Epinephrine is the first-line drug for anaphylaxis and reverses the systemic effects: it constricts blood vessels, relaxes airway muscles, and reduces swelling, easing bronchospasm, hypotension, and angioedema. The remaining medications are adjuncts.

  • Bronchodilators. Short-acting beta-agonists such as albuterol (Ventolin) relax airway smooth muscle to relieve bronchospasm.
  • Antihistamines (H1-receptor blockers). Diphenhydramine (Benadryl) or cetirizine (Zyrtec) block histamine and reduce itching, hives, and rash, used alongside epinephrine.
  • Corticosteroids. Methylprednisolone (Solu-Medrol) or prednisone stabilize cell membranes, reduce airway inflammation, and help prevent delayed or biphasic reactions.
  • Glucagon. Used when hypotension persists despite epinephrine and fluids; it raises heart rate and myocardial contractility to support blood pressure.
  • IV fluids. Isotonic crystalloids (normal saline) restore blood volume against vasodilation and fluid shift.
  • Vasopressors. Norepinephrine or dopamine support blood pressure in refractory hypotension.
  • Oxygen. Delivered by nasal prongs or mask to maintain saturation.
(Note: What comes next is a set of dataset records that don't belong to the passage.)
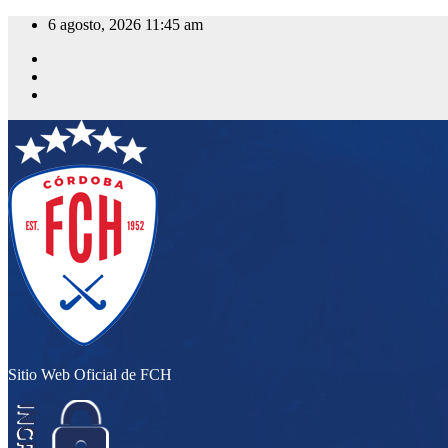
Saltar
6 agosto, 2026
11:45 am
al
contenido
Sitio Web Oficial de FCH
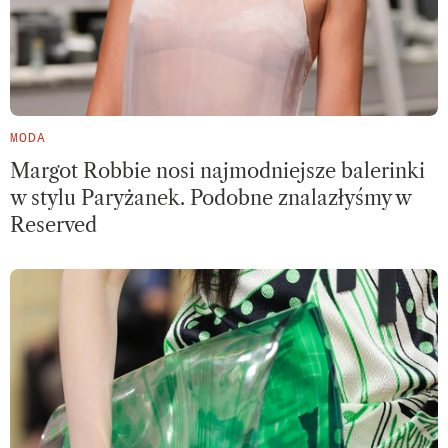
MODA
Margot Robbie nosi najmodniejsze balerinki
w stylu Paryżanek. Podobne znalazłyśmy w
Reserved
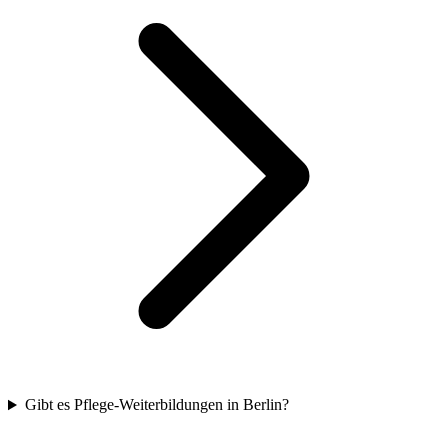
Gibt es Pflege-Weiterbildungen in Berlin?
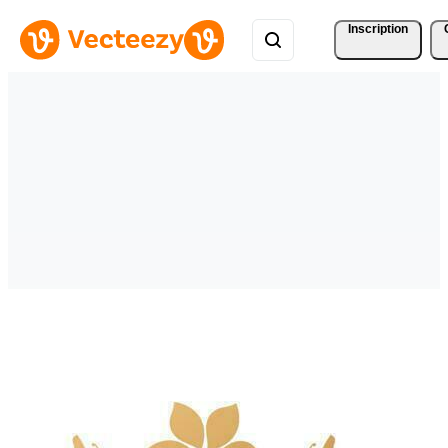
Inscription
7. Laboratory and Diagnostic Procedures

  • Complete blood count (CBC): identifies abnormal cell counts or signs of infection.
  • Serum tryptase: released by mast cells, it confirms the diagnosis and gauges severity. Draw serially, the first during the acute phase, then 1 to 2 hours and 24 hours later.
  • Coagulation profile: PT, aPTT, and INR detect clotting abnormalities from the systemic inflammatory response.
  • Arterial blood gas (ABG): assesses oxygenation, carbon dioxide, and acid-base balance.
  • Electrolyte panel: sodium, potassium, chloride, and bicarbonate, affected by fluid shifts and treatment.
  • Liver function tests: ALT, AST, ALP, and bilirubin detect liver involvement.
  • Renal function tests: creatinine and BUN, since shock and hemodynamic instability can impair the kidneys.
  • ECG: detects arrhythmias and conduction abnormalities.
  • Chest X-ray: evaluates for pulmonary edema, pneumothorax, or other complications.
  • Allergen-specific IgE testing: RAST or ELISA identifies the responsible allergen to guide avoidance and immunotherapy.